GoPro’s global trainer Cohen Summers is in Australia briefing the brand’s retail partners on its new product offering: the Hero 4 Black edition, Hero 4 Silver edition and the entry level Hero. Here are his top three tips for selling action cams like a pro.
1. Qualify your customer and sell on the accessories first
The action camera market is growing, and while surfers, snowboarders, skydivers and adrenaline junkies in general have fueled the category’s growth in recent years, GoPro is looking to broaden its consumer base.
“At retail mounts and accessories are one of the most things because first of all it’s going to give our customers the best experience of our product,” Summers said. “If they just buy the camera they aren’t going to have all the cool versatile camera angles that can be created, they’re not going to be able to mount it in those unique ways and to get the best use out of it.”
Summers provided a straightforward method for floor staff to gather all the ammunition they need to help qualify customers and what accessories they may need.
Do you own a GoPro?
Answer A: Yes.
Follow up: What do you use it for?
Answer B: No.
Follow up: What would you use it for? What do you like to do?
“Every single person in the world is going to list off activities and you’ll know which accessories to throw at them.”
Whether it be cooking, kite flying, sand castle building or knitting, with the right angles, accessories and post production editing anything can be made into compelling content.
Editing tip: Encourage consumers to film from different points of view. Filming the same thing from multiple angles makes it easier to edit a more interesting video.
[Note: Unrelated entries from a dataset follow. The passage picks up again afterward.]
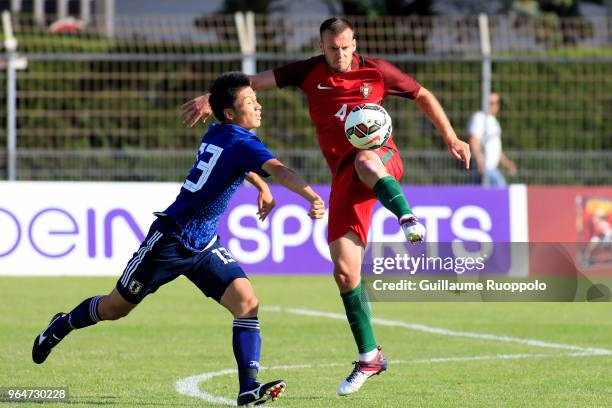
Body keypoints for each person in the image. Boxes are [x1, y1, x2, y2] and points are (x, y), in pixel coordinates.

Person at [181, 17, 471, 396]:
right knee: (345, 272)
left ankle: (406, 215)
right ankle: (370, 355)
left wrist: (451, 137)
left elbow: (422, 94)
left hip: (381, 160)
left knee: (367, 160)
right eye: (332, 48)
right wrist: (212, 98)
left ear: (355, 42)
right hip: (344, 179)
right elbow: (254, 83)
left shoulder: (377, 71)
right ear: (321, 47)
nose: (340, 54)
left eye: (346, 47)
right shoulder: (307, 72)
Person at [32, 72, 325, 407]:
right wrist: (312, 197)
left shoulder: (221, 132)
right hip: (169, 241)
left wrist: (261, 187)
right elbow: (283, 170)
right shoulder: (241, 142)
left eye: (256, 99)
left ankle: (248, 388)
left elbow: (240, 164)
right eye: (249, 102)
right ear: (230, 113)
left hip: (204, 245)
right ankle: (60, 326)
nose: (258, 106)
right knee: (115, 308)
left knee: (247, 303)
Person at [467, 92, 517, 186]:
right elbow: (473, 140)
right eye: (491, 102)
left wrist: (507, 164)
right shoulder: (480, 117)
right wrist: (479, 159)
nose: (495, 105)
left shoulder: (494, 122)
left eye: (496, 102)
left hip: (491, 168)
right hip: (484, 168)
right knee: (501, 190)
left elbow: (496, 149)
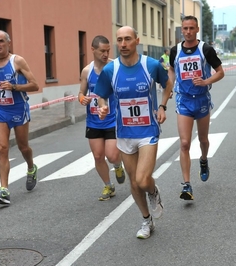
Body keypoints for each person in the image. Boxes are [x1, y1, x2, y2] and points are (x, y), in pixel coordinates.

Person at [95, 26, 173, 239]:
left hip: (148, 130)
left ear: (137, 41)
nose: (123, 44)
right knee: (133, 182)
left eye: (127, 39)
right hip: (124, 132)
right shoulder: (111, 70)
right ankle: (146, 221)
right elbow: (101, 94)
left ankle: (154, 191)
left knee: (142, 179)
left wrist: (162, 106)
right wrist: (102, 106)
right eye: (119, 40)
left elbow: (168, 84)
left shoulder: (151, 65)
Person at [168, 15, 224, 201]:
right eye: (185, 28)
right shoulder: (175, 50)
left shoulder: (205, 49)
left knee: (203, 139)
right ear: (181, 30)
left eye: (191, 28)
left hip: (201, 100)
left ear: (197, 29)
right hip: (183, 100)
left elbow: (220, 72)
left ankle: (203, 160)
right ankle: (186, 184)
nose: (188, 32)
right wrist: (169, 87)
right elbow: (171, 69)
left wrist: (206, 81)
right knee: (184, 143)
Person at [0, 30, 39, 205]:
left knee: (23, 147)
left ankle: (31, 167)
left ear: (8, 43)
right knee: (1, 148)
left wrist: (14, 87)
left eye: (1, 41)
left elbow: (35, 85)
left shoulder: (17, 61)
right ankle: (4, 190)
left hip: (18, 109)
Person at [78, 35, 125, 201]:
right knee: (98, 156)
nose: (105, 54)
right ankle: (108, 186)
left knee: (111, 155)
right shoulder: (87, 71)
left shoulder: (114, 67)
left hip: (113, 118)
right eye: (102, 51)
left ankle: (118, 165)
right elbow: (81, 92)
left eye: (107, 51)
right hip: (94, 120)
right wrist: (82, 99)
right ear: (93, 50)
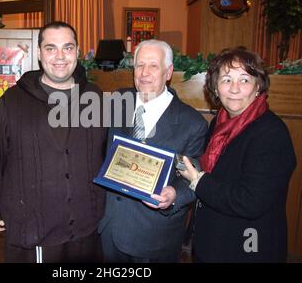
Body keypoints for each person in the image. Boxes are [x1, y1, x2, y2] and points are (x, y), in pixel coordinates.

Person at [0, 21, 107, 263]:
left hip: (85, 223)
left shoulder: (94, 96)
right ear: (39, 54)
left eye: (68, 47)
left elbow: (108, 150)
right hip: (36, 227)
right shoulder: (12, 101)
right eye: (51, 48)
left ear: (77, 51)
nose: (60, 57)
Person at [179, 47, 296, 263]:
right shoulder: (220, 121)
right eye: (226, 80)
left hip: (248, 248)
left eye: (244, 80)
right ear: (215, 87)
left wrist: (198, 181)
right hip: (214, 242)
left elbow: (250, 202)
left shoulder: (271, 133)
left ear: (258, 86)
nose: (234, 89)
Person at [98, 39, 208, 262]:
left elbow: (191, 177)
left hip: (154, 238)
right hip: (108, 230)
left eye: (153, 66)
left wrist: (175, 195)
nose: (144, 73)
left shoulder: (191, 123)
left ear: (168, 72)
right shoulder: (116, 102)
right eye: (139, 65)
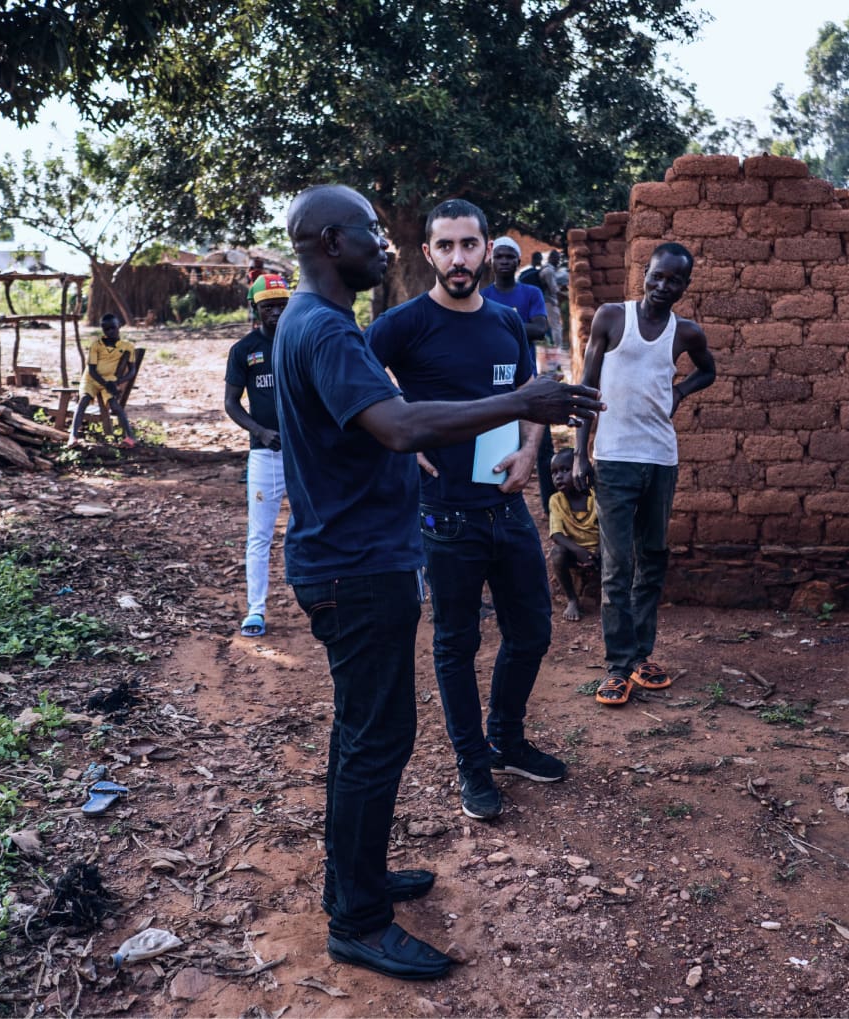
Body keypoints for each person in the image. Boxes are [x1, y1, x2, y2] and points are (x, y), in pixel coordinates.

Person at [271, 184, 601, 981]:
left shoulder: (316, 324)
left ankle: (358, 878)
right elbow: (400, 426)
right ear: (324, 241)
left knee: (366, 735)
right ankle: (356, 918)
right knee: (374, 741)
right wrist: (522, 400)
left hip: (357, 560)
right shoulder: (327, 331)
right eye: (368, 231)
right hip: (356, 568)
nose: (381, 243)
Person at [367, 198, 567, 824]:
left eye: (469, 245)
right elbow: (356, 393)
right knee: (456, 645)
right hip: (444, 516)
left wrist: (531, 452)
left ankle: (506, 740)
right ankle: (472, 766)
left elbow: (532, 402)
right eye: (446, 246)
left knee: (532, 630)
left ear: (487, 249)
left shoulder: (508, 322)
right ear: (427, 253)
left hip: (506, 509)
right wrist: (400, 453)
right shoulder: (400, 325)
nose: (459, 258)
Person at [573, 241, 716, 707]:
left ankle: (640, 656)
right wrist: (580, 454)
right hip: (614, 458)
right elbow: (587, 389)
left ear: (684, 286)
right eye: (657, 276)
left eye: (674, 280)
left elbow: (707, 372)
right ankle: (617, 667)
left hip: (660, 459)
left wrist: (680, 393)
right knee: (618, 566)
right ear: (645, 274)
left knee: (652, 557)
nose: (663, 285)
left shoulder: (685, 332)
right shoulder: (612, 319)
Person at [224, 272, 291, 637]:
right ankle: (256, 609)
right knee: (260, 534)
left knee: (312, 526)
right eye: (269, 307)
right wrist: (261, 432)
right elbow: (231, 404)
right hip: (265, 456)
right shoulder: (244, 350)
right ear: (255, 308)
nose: (276, 313)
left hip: (303, 456)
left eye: (282, 306)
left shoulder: (299, 344)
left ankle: (318, 601)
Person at [481, 237, 556, 517]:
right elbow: (478, 331)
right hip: (492, 384)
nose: (503, 261)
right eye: (499, 256)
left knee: (541, 446)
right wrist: (516, 325)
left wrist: (497, 325)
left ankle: (550, 508)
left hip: (527, 380)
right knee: (495, 447)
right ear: (491, 261)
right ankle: (497, 506)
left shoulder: (531, 293)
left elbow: (540, 329)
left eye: (509, 257)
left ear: (517, 261)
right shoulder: (484, 295)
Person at [68, 313, 138, 447]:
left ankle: (130, 437)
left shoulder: (127, 346)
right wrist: (106, 384)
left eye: (113, 328)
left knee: (115, 406)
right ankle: (73, 436)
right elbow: (92, 370)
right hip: (91, 379)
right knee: (83, 401)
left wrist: (117, 382)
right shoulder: (96, 345)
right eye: (107, 329)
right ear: (103, 330)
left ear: (119, 326)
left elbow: (132, 370)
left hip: (110, 380)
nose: (110, 331)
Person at [547, 448, 599, 621]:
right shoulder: (556, 500)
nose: (558, 477)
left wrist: (597, 552)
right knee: (557, 553)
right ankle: (572, 599)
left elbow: (608, 528)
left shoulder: (595, 495)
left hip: (601, 551)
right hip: (575, 552)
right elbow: (556, 534)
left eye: (564, 470)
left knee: (620, 550)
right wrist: (579, 552)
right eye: (554, 473)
2. Qualify what kind of camera they need
“Don’t sell them on the camera first, sell them on the accessories first. Then once they are sold on GoPro and sold on the accessories for the activities, figure out whether they are a Black edition, Silver edition or just the entry level Hero,” Summers said.
The GoPro Hero 4 Black (RRP $679) is the brand’s most advanced GoPro ever released, but Summers said it won’t be retailers best seller because it is targeted at ‘prosumers’. The Black captures cinema-quality 4K video at 30 frames per second (fps), 2.7K video at 50fps and 1080p vide at a blistering 120fps.
“Not everybody is that prosumer that needs those high end bells and whistles that someone working one Terminator or Discovery Channel is going to need. But they want to maintain that professional quality because we live in the world of HD.”
The GoPro Hero 4 Silver (RRP $549) offers the same professional image quality as Hero4 Black minus some of the higher performance video capture modes, however a built-in touch display offers convenience and ease-of-use.
GoPro Hero (RRP $129) is designed with simplicity in mind and built directly into a rugged, waterproof housing, it captures high-quality 1080p video at 30fps and 720p video at 60fps.
3. Encouraging sharing
“It’s very important for us, we want them to share their content, that it what is going to drive them to come back into the store and buy more mounts and accessories,” Summers said.
GoPro’s marketing strategy taps into some powerful emotional pulls. Point of sale displays showcase professionally produced content which inspires one’s own creative pursuit, sharing their own content encourages consumers to think ‘How do I make a different video that gets even more people to like it and share it next time?’ and thirdly, recording and reliving moments is nostalgic. All these elements combine to form a bond between consumer and product.
To make it easier to edit and share video, Summers said reatilers should highlight the free GoPro app that controls the camera from smartphone or tablet and the free editing software, GoPro Studio.
GoPro Studio features templates of some of GoPro’s most popular videos, allowing users to drop their own content in to achieve a similar result. New to GoPro Studio is Flux, a powerful ultra slow motion and speed ramping tool that enables the dramatic time-shifting effects.